**DATA FOR PROCESSING:**
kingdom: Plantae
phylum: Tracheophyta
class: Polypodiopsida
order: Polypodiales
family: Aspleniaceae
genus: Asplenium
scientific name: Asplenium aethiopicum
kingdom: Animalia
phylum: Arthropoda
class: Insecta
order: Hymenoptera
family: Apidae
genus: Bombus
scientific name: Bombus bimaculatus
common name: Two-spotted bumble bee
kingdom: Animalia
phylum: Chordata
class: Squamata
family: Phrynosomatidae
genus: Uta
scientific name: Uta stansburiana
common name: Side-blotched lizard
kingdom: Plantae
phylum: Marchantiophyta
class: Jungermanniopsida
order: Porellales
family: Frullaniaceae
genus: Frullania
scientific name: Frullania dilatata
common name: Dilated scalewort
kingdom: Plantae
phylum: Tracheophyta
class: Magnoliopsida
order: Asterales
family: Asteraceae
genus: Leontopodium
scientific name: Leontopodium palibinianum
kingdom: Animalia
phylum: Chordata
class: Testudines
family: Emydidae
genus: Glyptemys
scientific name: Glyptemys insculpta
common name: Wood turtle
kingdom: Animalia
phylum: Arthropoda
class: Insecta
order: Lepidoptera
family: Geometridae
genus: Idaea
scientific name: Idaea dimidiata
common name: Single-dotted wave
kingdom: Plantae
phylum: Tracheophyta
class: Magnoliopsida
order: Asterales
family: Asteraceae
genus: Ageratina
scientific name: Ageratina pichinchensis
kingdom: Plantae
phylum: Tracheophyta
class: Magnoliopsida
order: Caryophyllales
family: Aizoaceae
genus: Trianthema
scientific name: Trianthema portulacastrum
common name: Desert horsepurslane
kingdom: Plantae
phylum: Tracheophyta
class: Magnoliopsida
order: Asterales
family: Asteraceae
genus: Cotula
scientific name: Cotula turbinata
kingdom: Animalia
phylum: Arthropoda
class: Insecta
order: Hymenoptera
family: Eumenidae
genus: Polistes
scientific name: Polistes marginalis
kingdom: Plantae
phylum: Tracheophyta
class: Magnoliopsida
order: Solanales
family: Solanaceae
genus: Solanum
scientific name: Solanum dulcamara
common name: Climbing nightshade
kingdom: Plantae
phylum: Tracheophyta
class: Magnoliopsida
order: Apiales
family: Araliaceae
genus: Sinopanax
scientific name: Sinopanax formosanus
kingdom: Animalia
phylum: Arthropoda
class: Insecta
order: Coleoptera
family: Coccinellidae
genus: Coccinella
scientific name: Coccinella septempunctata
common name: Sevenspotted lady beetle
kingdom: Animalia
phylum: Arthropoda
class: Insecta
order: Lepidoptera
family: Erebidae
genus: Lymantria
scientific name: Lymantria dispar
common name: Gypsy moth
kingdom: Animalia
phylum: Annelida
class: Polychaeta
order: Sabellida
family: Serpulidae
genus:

**WORK INSTRUCTIONS:**
Reproduce the lines of the data unchanged, beginning with the line that contains "scientific name: Leontopodium palibinianum" and continuing up to and including the line that contains "scientific name: Coccinella septempunctata".

**TASK OUTPUT:**
scientific name: Leontopodium palibinianum
kingdom: Animalia
phylum: Chordata
class: Testudines
family: Emydidae
genus: Glyptemys
scientific name: Glyptemys insculpta
common name: Wood turtle
kingdom: Animalia
phylum: Arthropoda
class: Insecta
order: Lepidoptera
family: Geometridae
genus: Idaea
scientific name: Idaea dimidiata
common name: Single-dotted wave
kingdom: Plantae
phylum: Tracheophyta
class: Magnoliopsida
order: Asterales
family: Asteraceae
genus: Ageratina
scientific name: Ageratina pichinchensis
kingdom: Plantae
phylum: Tracheophyta
class: Magnoliopsida
order: Caryophyllales
family: Aizoaceae
genus: Trianthema
scientific name: Trianthema portulacastrum
common name: Desert horsepurslane
kingdom: Plantae
phylum: Tracheophyta
class: Magnoliopsida
order: Asterales
family: Asteraceae
genus: Cotula
scientific name: Cotula turbinata
kingdom: Animalia
phylum: Arthropoda
class: Insecta
order: Hymenoptera
family: Eumenidae
genus: Polistes
scientific name: Polistes marginalis
kingdom: Plantae
phylum: Tracheophyta
class: Magnoliopsida
order: Solanales
family: Solanaceae
genus: Solanum
scientific name: Solanum dulcamara
common name: Climbing nightshade
kingdom: Plantae
phylum: Tracheophyta
class: Magnoliopsida
order: Apiales
family: Araliaceae
genus: Sinopanax
scientific name: Sinopanax formosanus
kingdom: Animalia
phylum: Arthropoda
class: Insecta
order: Coleoptera
family: Coccinellidae
genus: Coccinella
scientific name: Coccinella septempunctata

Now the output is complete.